From Libya to Nagorno-Karabakh, from Yemen to Syria, populations live under the threat of air strikes, often disrespectful of the law of war. Faced with modern conflicts, in which overarmed States and “gray” actors mix, it was opportune to question the air force, as Lieutenant-Colonel Florian Morilhat does. At 38, this air force officer joined the staff after operational missions in Afghanistan, the Sahel or the Gulf as a helicopter pilot for the Pyrenees squadron, based in Cazaux. He just published Ethics and air power (Economica, 108 pages, 24 euros).

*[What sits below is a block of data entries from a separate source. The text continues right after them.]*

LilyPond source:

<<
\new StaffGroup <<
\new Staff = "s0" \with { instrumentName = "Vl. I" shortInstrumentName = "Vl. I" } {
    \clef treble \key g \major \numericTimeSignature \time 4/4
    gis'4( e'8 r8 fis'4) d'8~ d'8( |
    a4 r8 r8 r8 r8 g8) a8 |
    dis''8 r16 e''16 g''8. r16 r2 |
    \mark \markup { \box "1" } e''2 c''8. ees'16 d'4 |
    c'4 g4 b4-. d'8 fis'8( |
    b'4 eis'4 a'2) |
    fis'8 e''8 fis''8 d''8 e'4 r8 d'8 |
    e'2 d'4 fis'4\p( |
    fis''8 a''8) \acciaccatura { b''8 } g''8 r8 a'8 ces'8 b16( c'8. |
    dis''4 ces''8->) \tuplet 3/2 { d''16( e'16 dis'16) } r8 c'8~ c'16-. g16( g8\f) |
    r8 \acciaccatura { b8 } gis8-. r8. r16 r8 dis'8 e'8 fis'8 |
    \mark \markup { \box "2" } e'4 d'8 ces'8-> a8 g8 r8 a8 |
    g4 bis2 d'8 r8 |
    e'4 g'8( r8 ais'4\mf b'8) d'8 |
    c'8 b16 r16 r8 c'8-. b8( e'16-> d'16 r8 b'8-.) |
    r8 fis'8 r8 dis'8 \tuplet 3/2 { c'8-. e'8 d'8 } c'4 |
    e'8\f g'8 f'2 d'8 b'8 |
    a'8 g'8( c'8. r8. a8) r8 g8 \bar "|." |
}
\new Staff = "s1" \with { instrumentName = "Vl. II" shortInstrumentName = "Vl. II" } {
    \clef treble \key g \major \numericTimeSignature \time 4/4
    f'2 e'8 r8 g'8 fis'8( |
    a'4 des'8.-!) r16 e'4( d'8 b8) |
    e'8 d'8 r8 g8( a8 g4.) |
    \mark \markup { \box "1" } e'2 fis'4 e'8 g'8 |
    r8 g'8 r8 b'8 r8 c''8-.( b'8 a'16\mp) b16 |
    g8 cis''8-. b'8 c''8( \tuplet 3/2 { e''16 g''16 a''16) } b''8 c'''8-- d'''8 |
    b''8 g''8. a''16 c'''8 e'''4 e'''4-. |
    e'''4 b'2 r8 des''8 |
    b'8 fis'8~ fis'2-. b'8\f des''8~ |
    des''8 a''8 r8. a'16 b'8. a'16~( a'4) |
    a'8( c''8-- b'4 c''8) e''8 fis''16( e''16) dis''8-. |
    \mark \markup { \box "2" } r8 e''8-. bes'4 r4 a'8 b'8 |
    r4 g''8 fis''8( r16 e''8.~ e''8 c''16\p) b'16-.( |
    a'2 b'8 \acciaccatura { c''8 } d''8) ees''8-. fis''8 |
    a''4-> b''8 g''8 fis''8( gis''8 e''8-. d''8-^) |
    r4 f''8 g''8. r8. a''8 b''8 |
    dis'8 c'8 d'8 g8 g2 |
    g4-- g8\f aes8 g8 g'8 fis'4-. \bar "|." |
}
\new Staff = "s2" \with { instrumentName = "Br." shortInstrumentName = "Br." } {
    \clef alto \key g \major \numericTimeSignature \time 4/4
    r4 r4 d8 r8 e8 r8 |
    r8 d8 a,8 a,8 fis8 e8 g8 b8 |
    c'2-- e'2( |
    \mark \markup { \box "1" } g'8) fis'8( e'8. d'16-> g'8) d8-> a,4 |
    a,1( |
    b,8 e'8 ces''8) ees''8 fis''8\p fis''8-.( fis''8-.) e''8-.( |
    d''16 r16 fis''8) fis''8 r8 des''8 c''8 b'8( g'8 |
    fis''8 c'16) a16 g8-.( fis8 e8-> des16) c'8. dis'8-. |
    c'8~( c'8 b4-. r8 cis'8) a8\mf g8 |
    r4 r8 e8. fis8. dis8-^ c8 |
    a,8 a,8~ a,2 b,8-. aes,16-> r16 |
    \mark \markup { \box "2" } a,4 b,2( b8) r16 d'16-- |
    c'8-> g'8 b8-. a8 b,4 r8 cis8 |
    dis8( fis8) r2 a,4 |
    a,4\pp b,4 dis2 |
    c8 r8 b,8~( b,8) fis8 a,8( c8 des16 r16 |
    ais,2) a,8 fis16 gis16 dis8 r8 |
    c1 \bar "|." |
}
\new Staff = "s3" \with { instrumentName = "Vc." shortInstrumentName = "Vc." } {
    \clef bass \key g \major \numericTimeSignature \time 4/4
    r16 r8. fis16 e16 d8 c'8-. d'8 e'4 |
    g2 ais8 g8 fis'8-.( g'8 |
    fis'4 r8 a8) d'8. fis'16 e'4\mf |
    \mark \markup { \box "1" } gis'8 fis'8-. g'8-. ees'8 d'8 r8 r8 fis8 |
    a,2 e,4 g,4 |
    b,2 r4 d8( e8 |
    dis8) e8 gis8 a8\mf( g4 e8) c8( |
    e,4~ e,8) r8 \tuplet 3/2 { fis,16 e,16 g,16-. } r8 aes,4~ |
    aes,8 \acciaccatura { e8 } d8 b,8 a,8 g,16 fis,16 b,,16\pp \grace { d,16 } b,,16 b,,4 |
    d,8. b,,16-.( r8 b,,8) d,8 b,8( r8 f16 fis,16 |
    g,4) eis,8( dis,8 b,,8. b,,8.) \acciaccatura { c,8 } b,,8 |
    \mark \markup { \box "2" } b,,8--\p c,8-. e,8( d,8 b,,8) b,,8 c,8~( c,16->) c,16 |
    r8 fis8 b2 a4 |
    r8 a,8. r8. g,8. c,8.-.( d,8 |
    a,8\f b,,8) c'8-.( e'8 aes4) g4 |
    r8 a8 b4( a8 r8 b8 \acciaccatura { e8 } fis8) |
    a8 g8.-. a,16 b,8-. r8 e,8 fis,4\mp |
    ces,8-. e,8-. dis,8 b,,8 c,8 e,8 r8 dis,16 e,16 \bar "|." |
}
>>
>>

This solid work calls on both philosophy and experience to register in defense of“A weapon focused on precision, in search of a perfect mastery of violence”. But the officer also agrees to expose at length the moral criticism, which he shares in part. The ever greater distance that missile and aircraft technology brings makes it possible to kill without exposing yourself. It has resulted, notably in the case of the CIA drone strikes, in committing the crimes of extrajudicial assassination.
Thus, the legality of the elimination by the United States of Iranian General Qassem Soleimani, in early 2020 in Iraq, “Seems highly questionable” for the author. On the other hand, he believes, “Nothing in international humanitarian law allows us to consider that the drone operator is not a combatant” if he intervenes within the framework of the rules of war, even this American serviceman striking in the Middle East from his air base in Creech, Nevada. Florian Morilhat answered exclusively to questions from World.
You remember that there is no particular right to air weapons, how does ethics intervene in this context?
There is no specific right to air weapons, in fact. Surely because the states which have the technological advance have no interest in legislating. This is especially true of the United States since World War II. But the law of armed conflict does apply! And in Western conception, the “rules of engagement” – whatever guides the opening of fire for pilots – are, normally, even more restrictive. Under certain conditions – to put it simply, in the absence of risk to the civilian population – the law authorizes incendiary bombs. We French people totally refuse to use them because we consider them contrary to our values. This is where ethics comes in.